● GIVEN RECORDS:
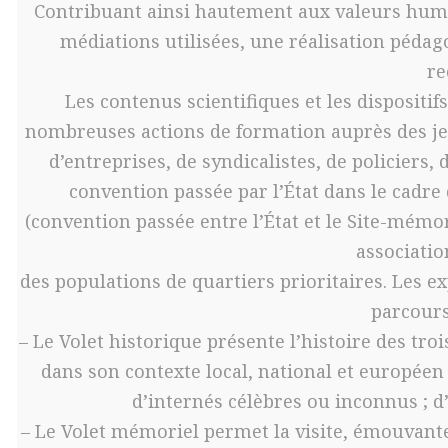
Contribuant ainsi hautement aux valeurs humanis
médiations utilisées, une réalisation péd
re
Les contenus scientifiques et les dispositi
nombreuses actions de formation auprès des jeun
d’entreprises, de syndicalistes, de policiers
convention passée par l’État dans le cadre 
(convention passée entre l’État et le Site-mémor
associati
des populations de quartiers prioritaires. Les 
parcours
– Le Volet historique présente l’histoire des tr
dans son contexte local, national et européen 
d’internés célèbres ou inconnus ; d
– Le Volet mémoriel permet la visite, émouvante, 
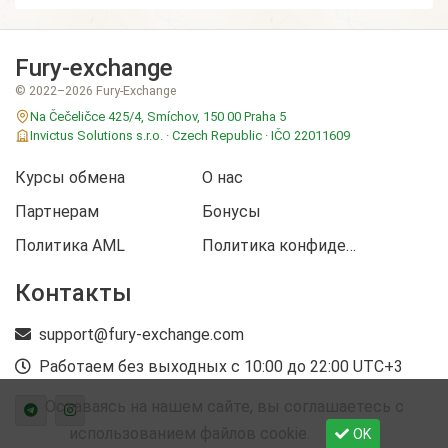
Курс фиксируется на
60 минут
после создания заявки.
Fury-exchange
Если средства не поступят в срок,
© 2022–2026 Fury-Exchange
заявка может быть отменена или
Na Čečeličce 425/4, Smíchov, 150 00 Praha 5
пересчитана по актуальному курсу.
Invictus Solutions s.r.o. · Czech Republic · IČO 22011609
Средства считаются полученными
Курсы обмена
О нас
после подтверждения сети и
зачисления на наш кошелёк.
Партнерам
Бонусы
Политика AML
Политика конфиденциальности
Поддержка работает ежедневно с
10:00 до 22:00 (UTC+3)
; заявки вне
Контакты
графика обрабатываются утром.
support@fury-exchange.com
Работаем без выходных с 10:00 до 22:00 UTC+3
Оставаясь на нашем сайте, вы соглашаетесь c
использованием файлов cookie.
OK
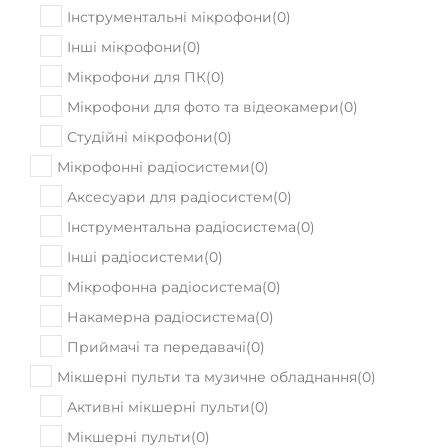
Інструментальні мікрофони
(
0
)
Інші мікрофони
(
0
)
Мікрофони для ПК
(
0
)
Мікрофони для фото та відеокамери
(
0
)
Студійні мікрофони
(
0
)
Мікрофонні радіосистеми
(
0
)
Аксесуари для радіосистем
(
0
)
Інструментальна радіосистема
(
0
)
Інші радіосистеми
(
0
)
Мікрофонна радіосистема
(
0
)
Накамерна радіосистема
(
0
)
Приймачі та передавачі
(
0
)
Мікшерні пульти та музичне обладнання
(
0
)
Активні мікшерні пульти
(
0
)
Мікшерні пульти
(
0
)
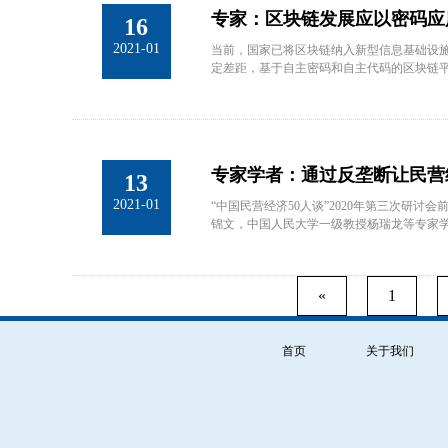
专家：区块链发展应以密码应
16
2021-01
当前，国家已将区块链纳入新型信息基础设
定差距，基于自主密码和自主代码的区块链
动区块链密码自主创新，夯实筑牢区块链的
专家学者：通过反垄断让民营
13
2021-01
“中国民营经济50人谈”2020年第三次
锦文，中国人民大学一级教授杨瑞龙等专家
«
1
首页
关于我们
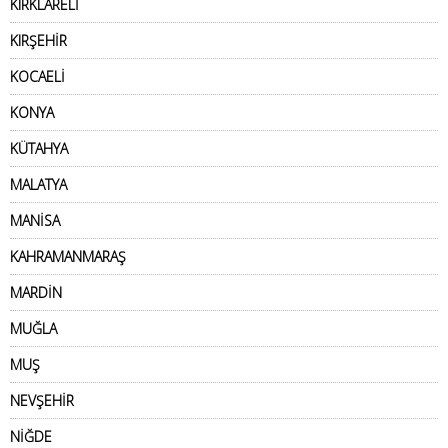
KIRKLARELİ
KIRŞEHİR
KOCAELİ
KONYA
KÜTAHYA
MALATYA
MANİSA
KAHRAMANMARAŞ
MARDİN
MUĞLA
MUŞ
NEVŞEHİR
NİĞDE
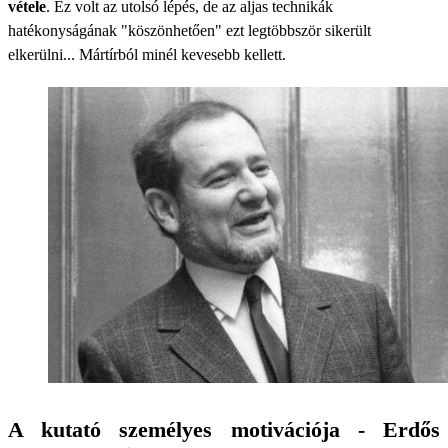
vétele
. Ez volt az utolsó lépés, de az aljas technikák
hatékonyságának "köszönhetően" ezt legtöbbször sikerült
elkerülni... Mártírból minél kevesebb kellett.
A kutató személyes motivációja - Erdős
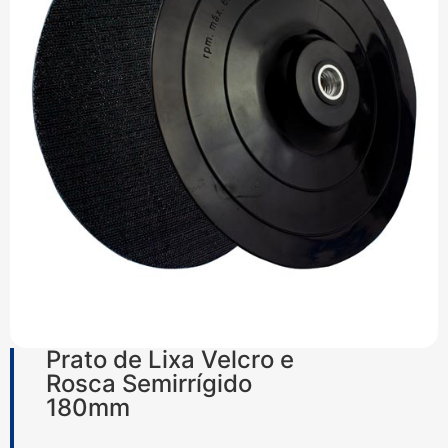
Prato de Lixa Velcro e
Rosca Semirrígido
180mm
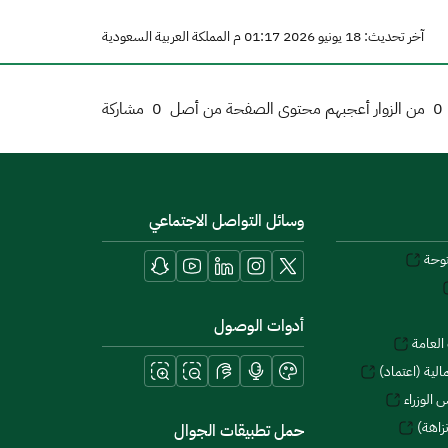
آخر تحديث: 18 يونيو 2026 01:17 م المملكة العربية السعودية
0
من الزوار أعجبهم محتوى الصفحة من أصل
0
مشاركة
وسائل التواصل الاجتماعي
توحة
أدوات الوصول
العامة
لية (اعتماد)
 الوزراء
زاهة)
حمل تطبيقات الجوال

--

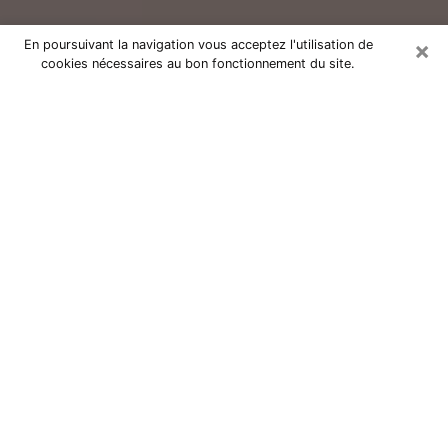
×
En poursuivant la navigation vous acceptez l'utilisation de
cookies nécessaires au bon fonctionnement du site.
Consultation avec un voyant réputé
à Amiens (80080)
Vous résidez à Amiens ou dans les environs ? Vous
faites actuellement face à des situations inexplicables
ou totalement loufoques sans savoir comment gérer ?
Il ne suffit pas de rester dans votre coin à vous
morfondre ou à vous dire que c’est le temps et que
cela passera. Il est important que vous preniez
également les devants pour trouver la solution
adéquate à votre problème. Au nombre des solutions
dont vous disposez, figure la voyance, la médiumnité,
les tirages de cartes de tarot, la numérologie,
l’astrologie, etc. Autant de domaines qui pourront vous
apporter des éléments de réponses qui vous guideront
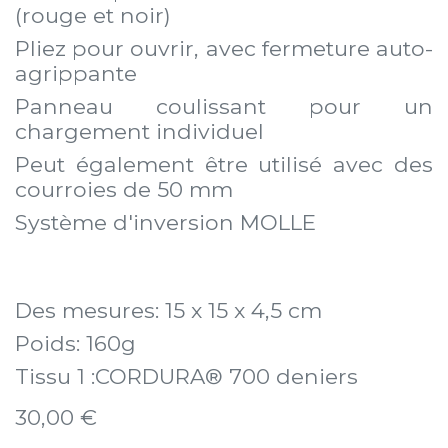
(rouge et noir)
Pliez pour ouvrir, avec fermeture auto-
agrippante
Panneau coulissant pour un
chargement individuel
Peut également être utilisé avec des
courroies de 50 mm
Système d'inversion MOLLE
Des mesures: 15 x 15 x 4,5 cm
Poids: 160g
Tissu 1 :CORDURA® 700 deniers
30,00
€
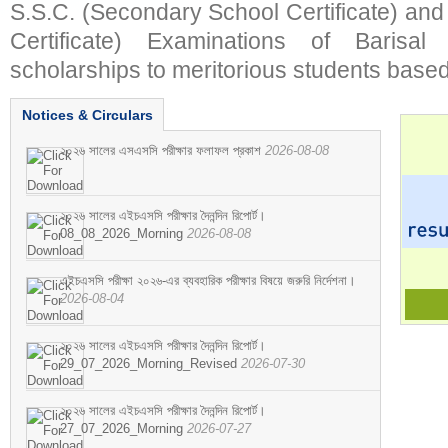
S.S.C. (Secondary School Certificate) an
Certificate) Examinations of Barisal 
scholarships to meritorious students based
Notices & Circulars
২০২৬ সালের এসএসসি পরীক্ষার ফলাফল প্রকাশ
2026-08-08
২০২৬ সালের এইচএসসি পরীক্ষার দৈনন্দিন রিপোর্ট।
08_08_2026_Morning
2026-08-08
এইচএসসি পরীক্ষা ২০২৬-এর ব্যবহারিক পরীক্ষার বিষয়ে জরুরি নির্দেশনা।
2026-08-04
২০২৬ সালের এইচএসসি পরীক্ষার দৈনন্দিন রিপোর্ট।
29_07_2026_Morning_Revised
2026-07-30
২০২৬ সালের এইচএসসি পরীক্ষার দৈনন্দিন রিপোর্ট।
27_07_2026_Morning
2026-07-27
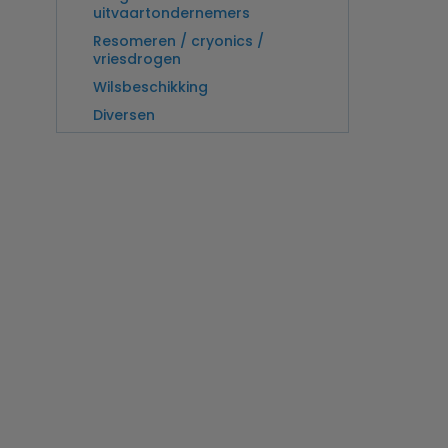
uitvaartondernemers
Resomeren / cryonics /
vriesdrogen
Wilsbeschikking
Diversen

● TASK DIRECTIONS:
Using the records above, filter out every line that lacks the string "Политика" and copy the rest.

● WORKED SOLUTION:
Политика AML
Политика конфиденциальности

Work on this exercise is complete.